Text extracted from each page

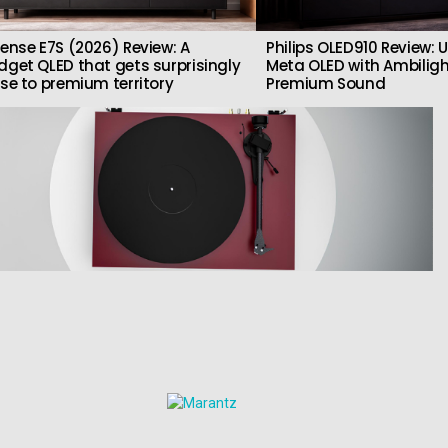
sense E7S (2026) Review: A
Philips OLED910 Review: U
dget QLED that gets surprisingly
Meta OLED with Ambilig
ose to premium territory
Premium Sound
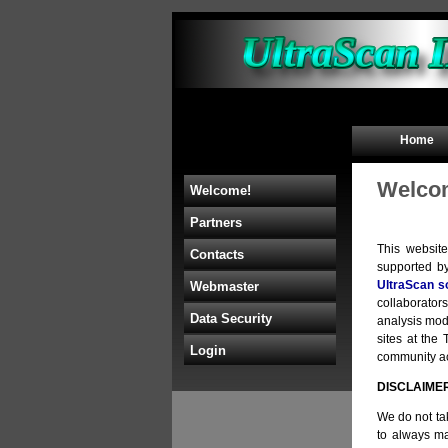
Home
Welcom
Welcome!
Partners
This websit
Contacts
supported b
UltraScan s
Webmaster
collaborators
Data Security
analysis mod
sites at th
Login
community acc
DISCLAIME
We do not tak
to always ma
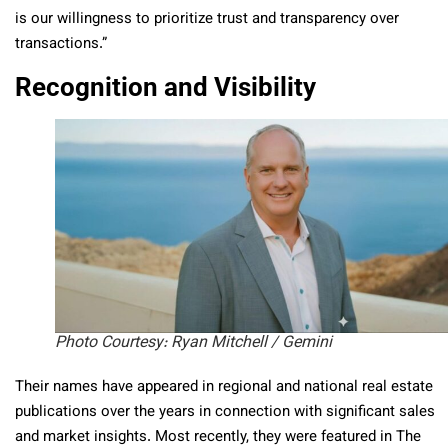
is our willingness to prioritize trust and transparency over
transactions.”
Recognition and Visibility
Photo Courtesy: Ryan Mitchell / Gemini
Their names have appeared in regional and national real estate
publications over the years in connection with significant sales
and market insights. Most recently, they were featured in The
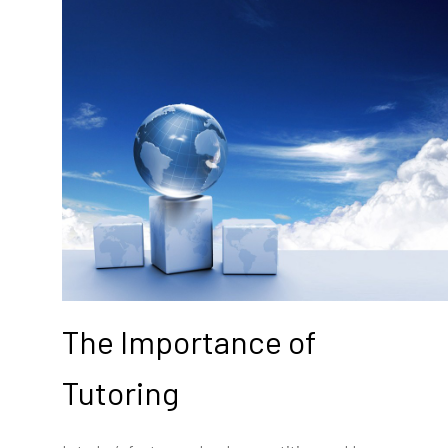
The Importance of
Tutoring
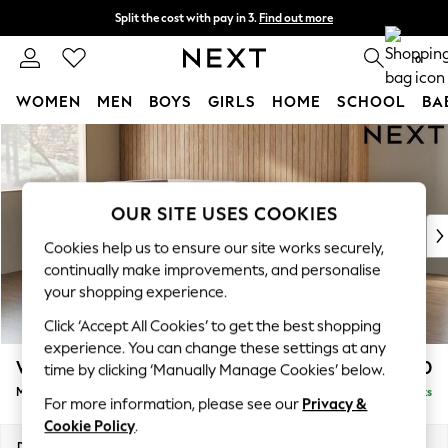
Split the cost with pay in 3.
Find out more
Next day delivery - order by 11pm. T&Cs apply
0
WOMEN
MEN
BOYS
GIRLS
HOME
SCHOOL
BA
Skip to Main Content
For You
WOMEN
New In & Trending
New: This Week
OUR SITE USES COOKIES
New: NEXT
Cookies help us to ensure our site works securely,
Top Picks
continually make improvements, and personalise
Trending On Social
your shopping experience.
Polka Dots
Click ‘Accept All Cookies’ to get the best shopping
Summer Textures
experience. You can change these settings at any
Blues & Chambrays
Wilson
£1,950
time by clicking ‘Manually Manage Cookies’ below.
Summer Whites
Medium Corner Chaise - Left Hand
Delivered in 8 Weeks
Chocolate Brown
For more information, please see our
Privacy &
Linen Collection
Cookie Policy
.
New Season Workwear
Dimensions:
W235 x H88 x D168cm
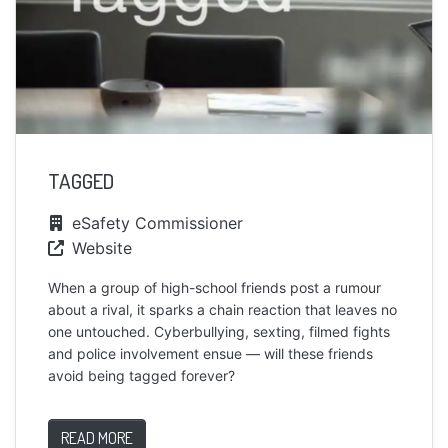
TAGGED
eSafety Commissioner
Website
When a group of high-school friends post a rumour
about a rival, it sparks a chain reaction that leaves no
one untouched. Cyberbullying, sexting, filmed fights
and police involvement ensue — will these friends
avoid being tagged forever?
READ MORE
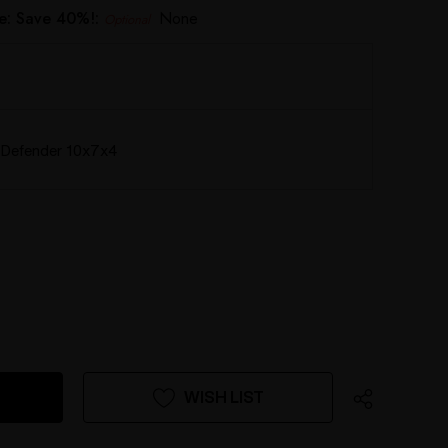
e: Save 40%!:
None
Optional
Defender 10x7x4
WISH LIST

## The task
Please extract all the text lines from the listing above and reproduce each one character for character. Leave the pictures out of your answer.

## Answer area
sense E7S (2026) Review: A
Philips OLED910 Review: U
dget QLED that gets surprisingly
Meta OLED with Ambilig
ose to premium territory
Premium Sound
Home
Welcom
Welcome!
Partners
This websit
Contacts
supported b
UltraScan s
Webmaster
collaborators
Data Security
analysis mod
sites at th
Login
community acc
DISCLAIME
We do not tak
to always ma
is our willingness to prioritize trust and transparency over
transactions.”
Recognition and Visibility
Photo Courtesy: Ryan Mitchell / Gemini
Their names have appeared in regional and national real estate
publications over the years in connection with significant sales
and market insights. Most recently, they were featured in The
The Importance of
Tutoring
Split the cost with pay in 3.
Find out more
Next day delivery - order by 11pm. T&Cs apply
0
WOMEN
MEN
BOYS
GIRLS
HOME
SCHOOL
BA
Skip to Main Content
For You
WOMEN
New In & Trending
New: This Week
OUR SITE USES COOKIES
New: NEXT
Cookies help us to ensure our site works securely,
Top Picks
continually make improvements, and personalise
Trending On Social
your shopping experience.
Polka Dots
Click ‘Accept All Cookies’ to get the best shopping
Summer Textures
experience. You can change these settings at any
Blues & Chambrays
Wilson
£1,950
time by clicking ‘Manually Manage Cookies’ below.
Summer Whites
Medium Corner Chaise - Left Hand
Delivered in 8 Weeks
Chocolate Brown
For more information, please see our
Privacy &
Linen Collection
Cookie Policy
.
New Season Workwear
Dimensions:
W235 x H88 x D168cm
TAGGED
eSafety Commissioner
Website
When a group of high-school friends post a rumour
about a rival, it sparks a chain reaction that leaves no
one untouched. Cyberbullying, sexting, filmed fights
and police involvement ensue — will these friends
avoid being tagged forever?
READ MORE
e: Save 40%!:
None
Optional
Defender 10x7x4
WISH LIST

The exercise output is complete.